Ситуация, сложившаяся в науке вокруг варя го-русского вопроса, выглядит парадоксальной. С одной стороны, ученые несколько столетий доказывают норманство варягов (варяжской руси), хотя тому нет никаких оснований. С другой стороны, они игнорируют огромный, самый разнообразный и широко известный корпус источников (письменных и вещественных), выводящий в поисках родины и этноса варягов на южнобалтийское Поморье, заселенное славянами и славяноязычными народами. И горизонты начальной истории Руси несравненно шире тех, что предлагают норманисты, которые, по замечанию И.Е.Забелина, «одержимые немецкими мнениями о норманстве руси и знающие в средневековой истории одних только германцев», никак не желают допустить связей восточных славян с Южной Балтикой1. Но эти связи, как свидетельствует конкретный археологический и нумизматический материал, были самыми древними и самыми активными, в свете чего следует рассматривать Сказание о призвании варягов, варяжскую проблему в целом, суть которой сводится к переселению части южнобалтийского населения (варягов-ваг-ров и руси) в северо-западные земли их восточнославянских собратьев.
«Скандинавский догмат», вызванный к жизни великодержавными устремлениями Швеции XVII в., создал виртуальную, никогда не существовавшую в истории норманскую Русь («Славянскую Скандинавию», «Скан-дославию», «Восточно-Европейскую Нормандию»), заслонившую собой Русь настоящую.

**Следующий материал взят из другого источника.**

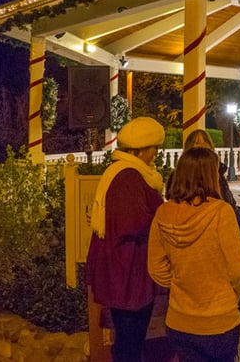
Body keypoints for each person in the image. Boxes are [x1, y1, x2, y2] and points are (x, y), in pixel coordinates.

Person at [148, 147, 240, 361]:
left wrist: (181, 283)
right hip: (219, 321)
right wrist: (229, 296)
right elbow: (239, 271)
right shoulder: (221, 212)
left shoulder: (163, 213)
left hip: (179, 319)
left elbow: (155, 267)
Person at [86, 117, 165, 362]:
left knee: (129, 339)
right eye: (154, 148)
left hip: (123, 271)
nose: (156, 154)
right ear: (141, 149)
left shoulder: (122, 172)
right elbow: (133, 222)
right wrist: (163, 216)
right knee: (130, 340)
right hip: (128, 275)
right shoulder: (129, 177)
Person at [183, 129, 240, 231]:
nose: (202, 145)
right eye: (197, 143)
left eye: (205, 142)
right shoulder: (188, 177)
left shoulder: (219, 174)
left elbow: (228, 201)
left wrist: (238, 216)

Норманны, что вытекает из показаний прежде всего скандинавских памятников, были втянуты в движение южнобалтийских народов на восток лишь в конце X в., и, следовательно, не имели никакого отношения ни к истории Руси IX – середины X в., ни к варягам этого времени, ни к происхождению династии Рюриковичей. Несостоятельность своих позиций осознают норманисты, при этом всемерно стремясь сохранить мифологизированную русскую историю. Так, А.А.Горский, убеждая в престижности причастности к образованию государства у восточных славян норманнов, говорит, что «вопрос о роли норманнов в формировании Руси несет в себе некоторый риск как раз не для русского, а для шведского исторического сознания: ведь если «отнять» активную деятельность на Руси, «шведский вклад» в движение викингов окажется близким к нулю – в Западной Европе действовали почти исключительно датчане и норвежцы»2. Но это проблема все же шведской, а не российской исторической науки.